(Dataset excerpts)

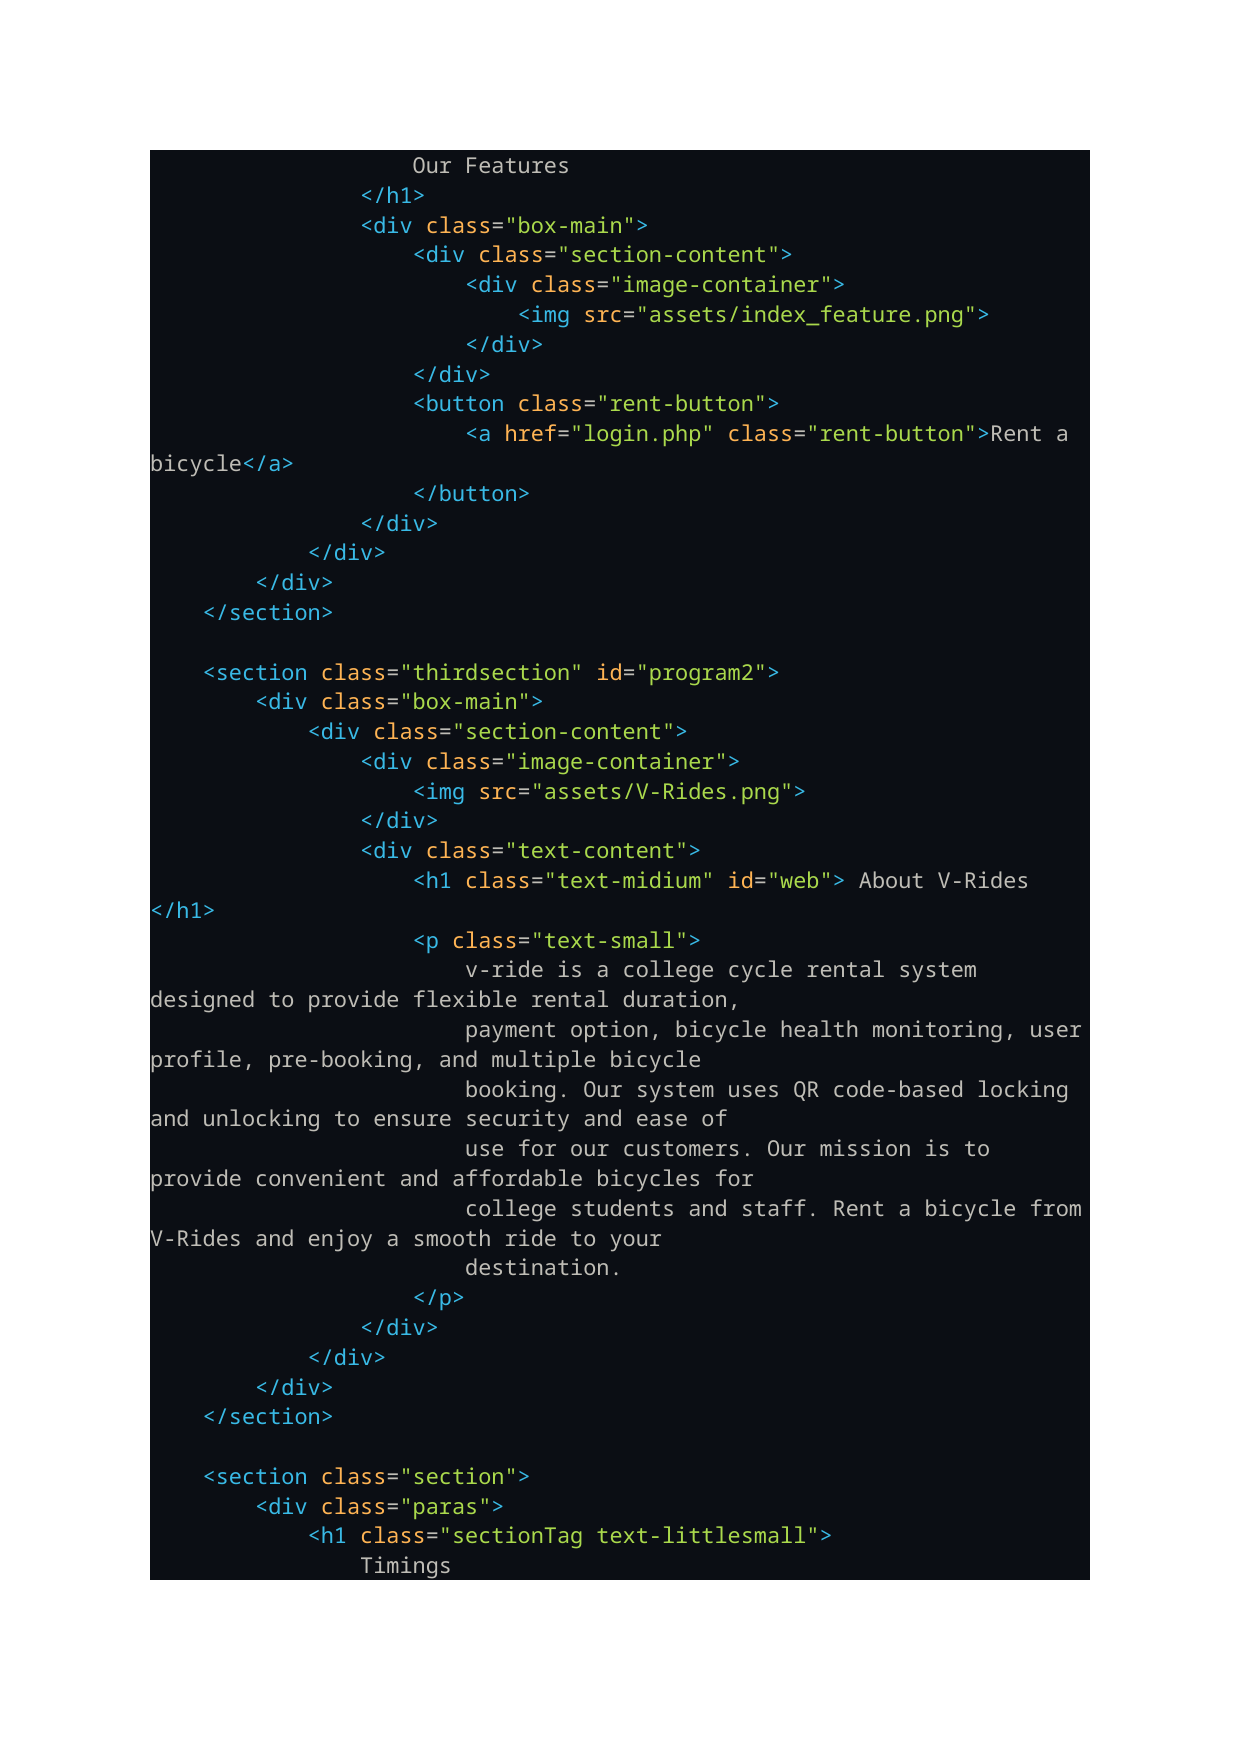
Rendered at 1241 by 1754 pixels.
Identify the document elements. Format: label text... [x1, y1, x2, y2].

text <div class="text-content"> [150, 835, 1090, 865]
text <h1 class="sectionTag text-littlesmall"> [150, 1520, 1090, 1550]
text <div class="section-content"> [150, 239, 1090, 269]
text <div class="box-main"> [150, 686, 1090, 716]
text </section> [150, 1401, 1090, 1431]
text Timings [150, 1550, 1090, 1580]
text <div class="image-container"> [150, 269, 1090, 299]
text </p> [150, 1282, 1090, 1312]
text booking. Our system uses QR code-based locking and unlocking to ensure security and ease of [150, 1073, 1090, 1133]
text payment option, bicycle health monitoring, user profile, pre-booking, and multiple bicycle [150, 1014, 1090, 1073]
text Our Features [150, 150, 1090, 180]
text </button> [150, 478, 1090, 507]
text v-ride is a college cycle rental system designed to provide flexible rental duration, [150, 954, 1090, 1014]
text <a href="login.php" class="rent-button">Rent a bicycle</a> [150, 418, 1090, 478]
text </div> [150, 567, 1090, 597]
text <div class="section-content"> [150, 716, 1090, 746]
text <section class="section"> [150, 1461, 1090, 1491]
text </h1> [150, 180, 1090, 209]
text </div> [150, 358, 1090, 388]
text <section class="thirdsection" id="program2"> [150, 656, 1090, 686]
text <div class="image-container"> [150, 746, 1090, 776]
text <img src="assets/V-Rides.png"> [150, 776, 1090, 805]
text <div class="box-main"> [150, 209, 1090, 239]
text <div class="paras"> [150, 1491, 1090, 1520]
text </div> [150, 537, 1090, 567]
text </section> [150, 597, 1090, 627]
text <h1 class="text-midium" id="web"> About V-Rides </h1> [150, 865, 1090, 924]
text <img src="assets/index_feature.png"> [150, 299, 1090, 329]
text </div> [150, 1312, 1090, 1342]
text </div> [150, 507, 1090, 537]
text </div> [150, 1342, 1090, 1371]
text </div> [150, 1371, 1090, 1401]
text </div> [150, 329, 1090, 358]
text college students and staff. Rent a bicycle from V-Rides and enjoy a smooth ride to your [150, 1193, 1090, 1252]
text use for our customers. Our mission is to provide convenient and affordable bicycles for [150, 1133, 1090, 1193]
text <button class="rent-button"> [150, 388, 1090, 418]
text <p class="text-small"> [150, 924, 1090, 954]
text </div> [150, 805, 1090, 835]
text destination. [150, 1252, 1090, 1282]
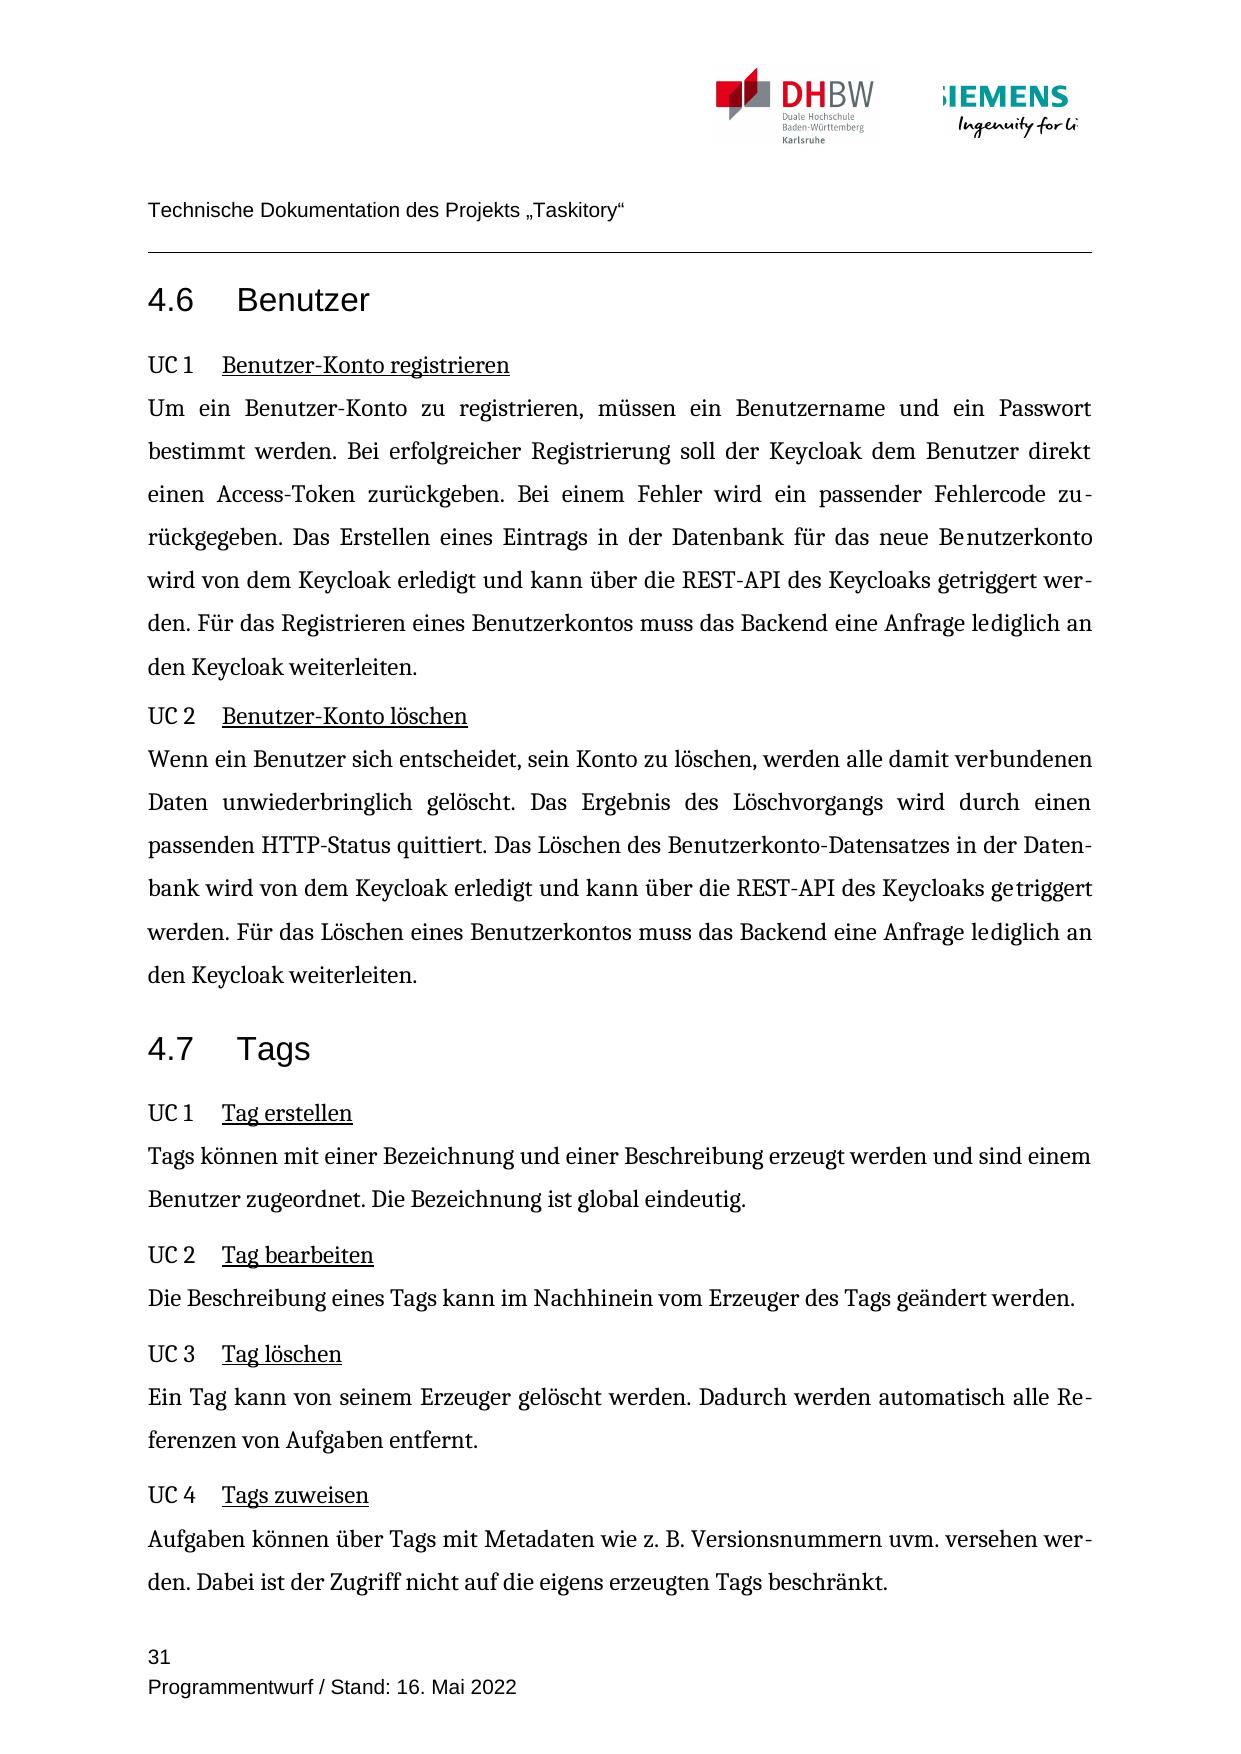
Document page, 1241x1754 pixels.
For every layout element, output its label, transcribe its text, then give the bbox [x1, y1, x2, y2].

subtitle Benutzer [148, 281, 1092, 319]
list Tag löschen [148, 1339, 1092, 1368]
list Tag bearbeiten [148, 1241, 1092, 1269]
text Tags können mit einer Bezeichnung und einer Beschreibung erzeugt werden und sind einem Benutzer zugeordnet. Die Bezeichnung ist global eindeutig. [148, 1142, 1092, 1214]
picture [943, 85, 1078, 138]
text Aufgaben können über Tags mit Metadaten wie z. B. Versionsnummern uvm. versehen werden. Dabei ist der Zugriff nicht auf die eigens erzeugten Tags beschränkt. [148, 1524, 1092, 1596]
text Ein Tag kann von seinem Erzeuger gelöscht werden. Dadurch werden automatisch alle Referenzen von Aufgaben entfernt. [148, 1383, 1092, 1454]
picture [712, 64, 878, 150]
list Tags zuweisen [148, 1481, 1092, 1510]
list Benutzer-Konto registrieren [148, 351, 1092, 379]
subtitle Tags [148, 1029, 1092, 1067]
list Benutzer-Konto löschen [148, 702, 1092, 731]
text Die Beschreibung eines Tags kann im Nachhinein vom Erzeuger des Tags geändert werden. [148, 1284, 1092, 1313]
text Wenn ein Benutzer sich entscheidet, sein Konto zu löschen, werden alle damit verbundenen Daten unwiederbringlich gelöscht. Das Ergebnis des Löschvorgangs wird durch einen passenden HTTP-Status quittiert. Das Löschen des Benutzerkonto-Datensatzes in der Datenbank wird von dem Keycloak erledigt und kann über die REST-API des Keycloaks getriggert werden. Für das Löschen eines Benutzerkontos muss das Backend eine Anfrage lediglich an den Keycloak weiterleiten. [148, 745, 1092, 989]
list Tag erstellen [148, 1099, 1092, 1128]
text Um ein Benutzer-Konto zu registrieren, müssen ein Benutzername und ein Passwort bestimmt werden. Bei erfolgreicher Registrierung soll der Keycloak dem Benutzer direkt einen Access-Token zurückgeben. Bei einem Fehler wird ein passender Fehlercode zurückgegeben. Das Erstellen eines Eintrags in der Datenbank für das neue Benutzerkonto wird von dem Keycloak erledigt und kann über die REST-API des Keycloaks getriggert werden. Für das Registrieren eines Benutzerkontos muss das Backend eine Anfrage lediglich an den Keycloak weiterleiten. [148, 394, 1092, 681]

Your instructions = Retype each entry above character for character; pictures stay out.

Answer box =
Rendered at 1241 by 1754 pixels.
Identify the document elements. Format: label text... [x1, y1, x2, y2].

text <div class="text-content"> [150, 835, 1090, 865]
text <h1 class="sectionTag text-littlesmall"> [150, 1520, 1090, 1550]
text <div class="section-content"> [150, 239, 1090, 269]
text <div class="box-main"> [150, 686, 1090, 716]
text </section> [150, 1401, 1090, 1431]
text Timings [150, 1550, 1090, 1580]
text <div class="image-container"> [150, 269, 1090, 299]
text </p> [150, 1282, 1090, 1312]
text booking. Our system uses QR code-based locking and unlocking to ensure security and ease of [150, 1073, 1090, 1133]
text payment option, bicycle health monitoring, user profile, pre-booking, and multiple bicycle [150, 1014, 1090, 1073]
text Our Features [150, 150, 1090, 180]
text </button> [150, 478, 1090, 507]
text v-ride is a college cycle rental system designed to provide flexible rental duration, [150, 954, 1090, 1014]
text <a href="login.php" class="rent-button">Rent a bicycle</a> [150, 418, 1090, 478]
text </div> [150, 567, 1090, 597]
text <div class="section-content"> [150, 716, 1090, 746]
text <section class="section"> [150, 1461, 1090, 1491]
text </h1> [150, 180, 1090, 209]
text </div> [150, 358, 1090, 388]
text <section class="thirdsection" id="program2"> [150, 656, 1090, 686]
text <div class="image-container"> [150, 746, 1090, 776]
text <img src="assets/V-Rides.png"> [150, 776, 1090, 805]
text <div class="box-main"> [150, 209, 1090, 239]
text <div class="paras"> [150, 1491, 1090, 1520]
text </div> [150, 537, 1090, 567]
text </section> [150, 597, 1090, 627]
text <h1 class="text-midium" id="web"> About V-Rides </h1> [150, 865, 1090, 924]
text <img src="assets/index_feature.png"> [150, 299, 1090, 329]
text </div> [150, 1312, 1090, 1342]
text </div> [150, 507, 1090, 537]
text </div> [150, 1342, 1090, 1371]
text </div> [150, 1371, 1090, 1401]
text </div> [150, 329, 1090, 358]
text college students and staff. Rent a bicycle from V-Rides and enjoy a smooth ride to your [150, 1193, 1090, 1252]
text use for our customers. Our mission is to provide convenient and affordable bicycles for [150, 1133, 1090, 1193]
text <button class="rent-button"> [150, 388, 1090, 418]
text <p class="text-small"> [150, 924, 1090, 954]
text </div> [150, 805, 1090, 835]
text destination. [150, 1252, 1090, 1282]
Document page, 1241x1754 pixels.
For every layout element, output its label, transcribe its text, then give the bbox [x1, y1, x2, y2].

subtitle Benutzer [148, 281, 1092, 319]
list Tag löschen [148, 1339, 1092, 1368]
list Tag bearbeiten [148, 1241, 1092, 1269]
text Tags können mit einer Bezeichnung und einer Beschreibung erzeugt werden und sind einem Benutzer zugeordnet. Die Bezeichnung ist global eindeutig. [148, 1142, 1092, 1214]
picture [943, 85, 1078, 138]
text Aufgaben können über Tags mit Metadaten wie z. B. Versionsnummern uvm. versehen werden. Dabei ist der Zugriff nicht auf die eigens erzeugten Tags beschränkt. [148, 1524, 1092, 1596]
text Ein Tag kann von seinem Erzeuger gelöscht werden. Dadurch werden automatisch alle Referenzen von Aufgaben entfernt. [148, 1383, 1092, 1454]
picture [712, 64, 878, 150]
list Tags zuweisen [148, 1481, 1092, 1510]
list Benutzer-Konto registrieren [148, 351, 1092, 379]
subtitle Tags [148, 1029, 1092, 1067]
list Benutzer-Konto löschen [148, 702, 1092, 731]
text Die Beschreibung eines Tags kann im Nachhinein vom Erzeuger des Tags geändert werden. [148, 1284, 1092, 1313]
text Wenn ein Benutzer sich entscheidet, sein Konto zu löschen, werden alle damit verbundenen Daten unwiederbringlich gelöscht. Das Ergebnis des Löschvorgangs wird durch einen passenden HTTP-Status quittiert. Das Löschen des Benutzerkonto-Datensatzes in der Datenbank wird von dem Keycloak erledigt und kann über die REST-API des Keycloaks getriggert werden. Für das Löschen eines Benutzerkontos muss das Backend eine Anfrage lediglich an den Keycloak weiterleiten. [148, 745, 1092, 989]
list Tag erstellen [148, 1099, 1092, 1128]
text Um ein Benutzer-Konto zu registrieren, müssen ein Benutzername und ein Passwort bestimmt werden. Bei erfolgreicher Registrierung soll der Keycloak dem Benutzer direkt einen Access-Token zurückgeben. Bei einem Fehler wird ein passender Fehlercode zurückgegeben. Das Erstellen eines Eintrags in der Datenbank für das neue Benutzerkonto wird von dem Keycloak erledigt und kann über die REST-API des Keycloaks getriggert werden. Für das Registrieren eines Benutzerkontos muss das Backend eine Anfrage lediglich an den Keycloak weiterleiten. [148, 394, 1092, 681]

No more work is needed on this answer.